▸ GIVEN INFORMATION:
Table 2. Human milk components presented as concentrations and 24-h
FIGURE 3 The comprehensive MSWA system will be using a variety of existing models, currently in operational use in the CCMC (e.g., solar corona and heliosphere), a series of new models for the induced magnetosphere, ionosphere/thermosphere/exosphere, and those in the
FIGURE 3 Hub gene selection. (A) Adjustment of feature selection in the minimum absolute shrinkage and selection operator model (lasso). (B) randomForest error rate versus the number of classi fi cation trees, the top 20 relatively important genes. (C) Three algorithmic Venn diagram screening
==
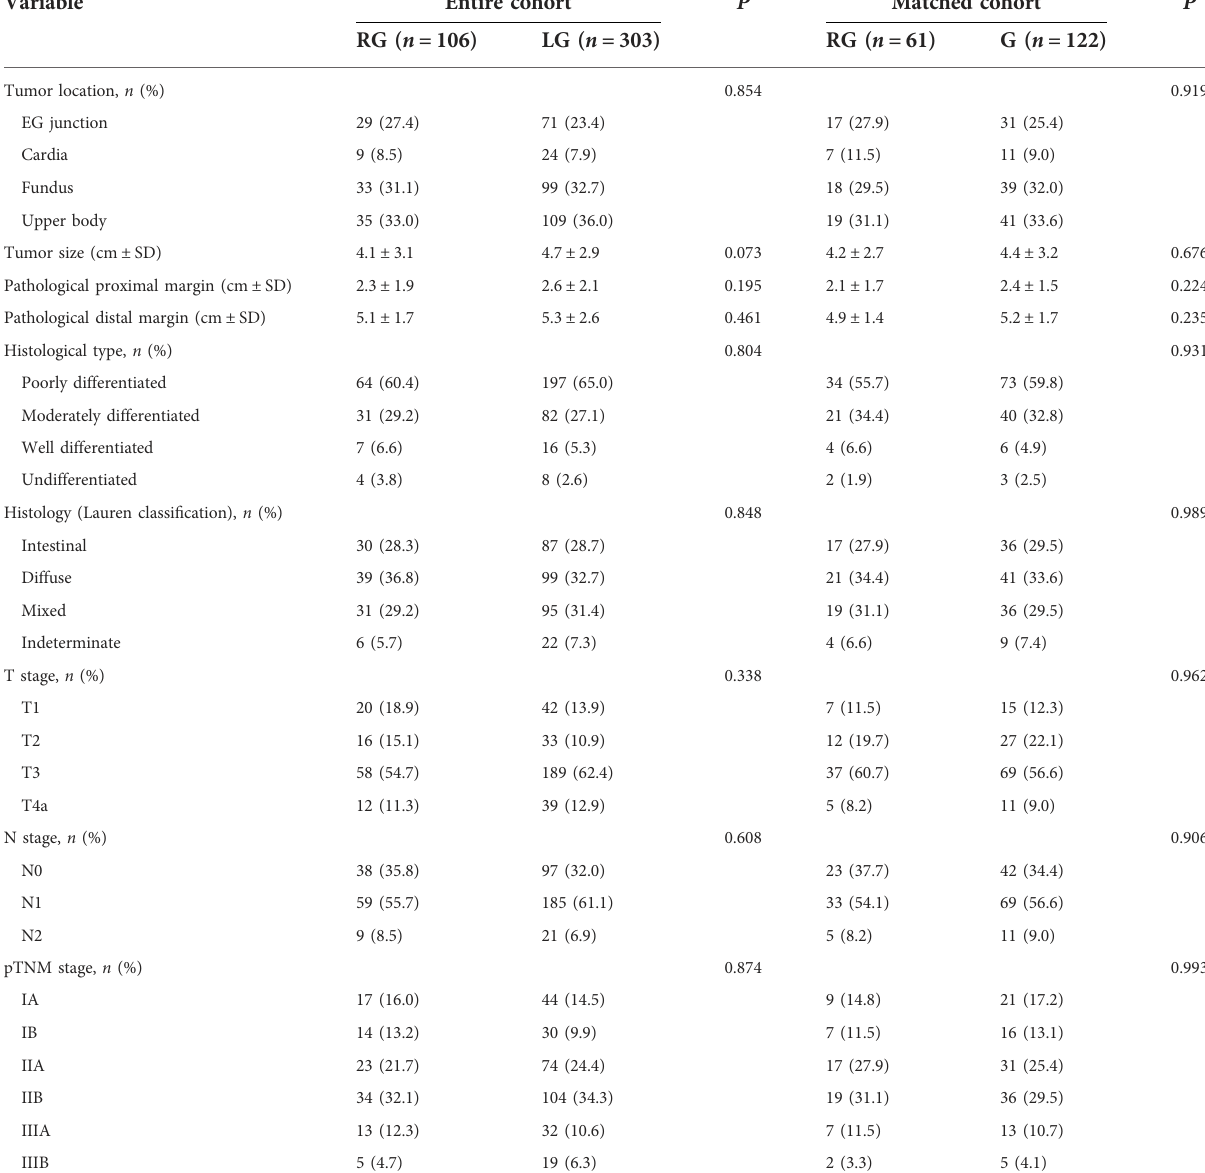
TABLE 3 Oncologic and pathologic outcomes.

▸ DIRECTIONS FOR THIS TASK: Set down, exactly as they stand above, the lines starting with the line with "Table 2. Human" and going on through the line with "FIGURE 3 Hub", and no others.

▸ RESULT BELOW:
Table 2. Human milk components presented as concentrations and 24-h
FIGURE 3 The comprehensive MSWA system will be using a variety of existing models, currently in operational use in the CCMC (e.g., solar corona and heliosphere), a series of new models for the induced magnetosphere, ionosphere/thermosphere/exosphere, and those in the
FIGURE 3 Hub gene selection. (A) Adjustment of feature selection in the minimum absolute shrinkage and selection operator model (lasso). (B) randomForest error rate versus the number of classi fi cation trees, the top 20 relatively important genes. (C) Three algorithmic Venn diagram screening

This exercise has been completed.